> _Source text_

---

Over 1200 words. Lots more to say but will stop now.

P.S. As I mentioned in the previous post, the special features on the DVD are awesome, especially the commentary by Kirk Douglas, Peter Ustinov, Howard Fast, Saul Bass and restoration expert Robert Harris, and the long interview with Ustinov where he supplies some uproarious impressions of Olivier and Laughton. Excellent DVD review here, by the way.

And if you’re interested in knowing more about the film and its shooting, do read Douglas’s wonderful autobiography The Ragman’s Son.

Tuesday, January 18, 2005

Shakespeare on film

Latest prize acquisition: Kurosawa’s Throne of Blood. One of the best things about the DVD is that it has two subtitle options, one by Linda Hoaglund and the other by Donald Richie. Both are Japanese film experts – I have Richie’s comprehensive book on the director, The Films of Akira Kurosawa - and so either set of subtitles should be better than the terrible ones on the print I first saw around 10 years ago. Even better, there’s a very informative commentary track by another expert, Michael Jeck.

Throne of Blood is an undeniably great film but I’ve always been slightly perplexed by the irony-laden chorus about how a non-English movie is perhaps the best Shakespeare film ever. I wonder about that sometimes; it’s easy to see that Kurosawa’s epic captures the spirit of the Bard’s great tragedy but is it strictly speaking a Shakespeare film? Are the original words, the poetry of the original language, completely irrelevant? One of the reasons I’m ambivalent about this is because I grew up with the strict sense that you can’t claim to have read a classic if you’ve only read an abridged version of it. (I remember snootishly informing a schoolfriend who’d laboured his way through a Lamb version of a Shakespeare play that he mustn’t imagine he had read Shakespeare – "it isn’t enough to just know the story, the work is defined by the words the author originally used".)

Another reason is that I have a very special relationship with my favourite "conventional" Shakespeare movies: soliloquies that I couldn’t remember after merely reading the play somehow miraculously stuck in my mind after I heard Olivier, or Gielgud, or Branagh, or even Brando, declaim them. Pleasant way to learn. (Though the casting agent who put poor Brando in the position of repeatedly having to mumble the word "honourable" in Mark Antony’s funeral speech must have been one of Satan’s little helpers.)

I’m probably nitpicking about Throne of Blood; I’d have no problem at all if it was designated "best film based on a Shakespeare play". So I’ll just be tactful and say that it’s more Kurosawa’s triumph than it is Shakespeare’s. Meanwhile, here are some of my favourite films that do employ the Bard’s language:

Macbeth (Roman Polanski, 1971)
Great director puts his own distinct stamp on this tale of guilt and overvaulting ambition. One of Polanski’s most effective devices is to introduce an element of stream-of-consciousness by presenting soliloquies as half-spoken, half-in-voiceover (often alternating from one line to the next). Loved his final, typically macabre touch of showing Macbeth’s successor, the young prince, entering the witches’ coven for consultation. But far more morbid is the way art holds up a mirror to life in the scene where Macbeth is told that Macduff was “from his mother’s womb untimely ripped”; Polanski’s wife Sharon Tate, eight months pregnant, had been stabbed to death by Charles Manson and his gang a few years earlier.

---

> _Data section_
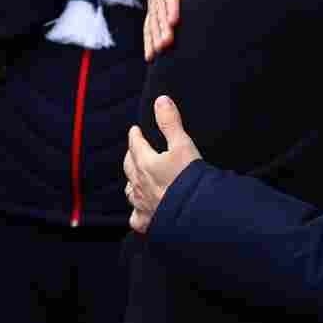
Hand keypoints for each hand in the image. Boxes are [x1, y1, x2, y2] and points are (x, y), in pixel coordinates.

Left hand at [124, 95, 200, 233]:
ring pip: (130, 191)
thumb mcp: (182, 143)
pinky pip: (136, 217)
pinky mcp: (148, 221)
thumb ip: (170, 122)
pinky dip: (137, 211)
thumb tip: (160, 101)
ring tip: (135, 177)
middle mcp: (139, 184)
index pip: (135, 145)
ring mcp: (142, 204)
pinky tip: (140, 210)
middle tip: (133, 148)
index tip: (134, 130)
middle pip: (130, 166)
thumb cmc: (188, 177)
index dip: (135, 136)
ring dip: (132, 181)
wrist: (192, 210)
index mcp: (146, 163)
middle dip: (131, 155)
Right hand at [144, 0, 204, 61]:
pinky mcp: (154, 3)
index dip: (172, 4)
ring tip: (159, 52)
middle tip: (167, 43)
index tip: (174, 20)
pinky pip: (149, 21)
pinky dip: (148, 38)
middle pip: (160, 6)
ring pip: (153, 16)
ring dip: (155, 35)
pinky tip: (150, 56)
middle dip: (163, 26)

---

> _Required action_
Shorten the paragraph of the Shakespeare-on-film post that begins "Latest prize acquisition:" and keep its main facts. The rows aren't needed for this.

> _Solution to this task_
The writer's newest purchase is the DVD of Kurosawa's Throne of Blood. It has two subtitle options, one by Linda Hoaglund and one by Donald Richie. Both are Japanese film experts, and the writer owns Richie's book The Films of Akira Kurosawa. Either set should beat the poor subtitles on the print the writer saw about 10 years ago. The DVD also has a very informative commentary track by another expert, Michael Jeck.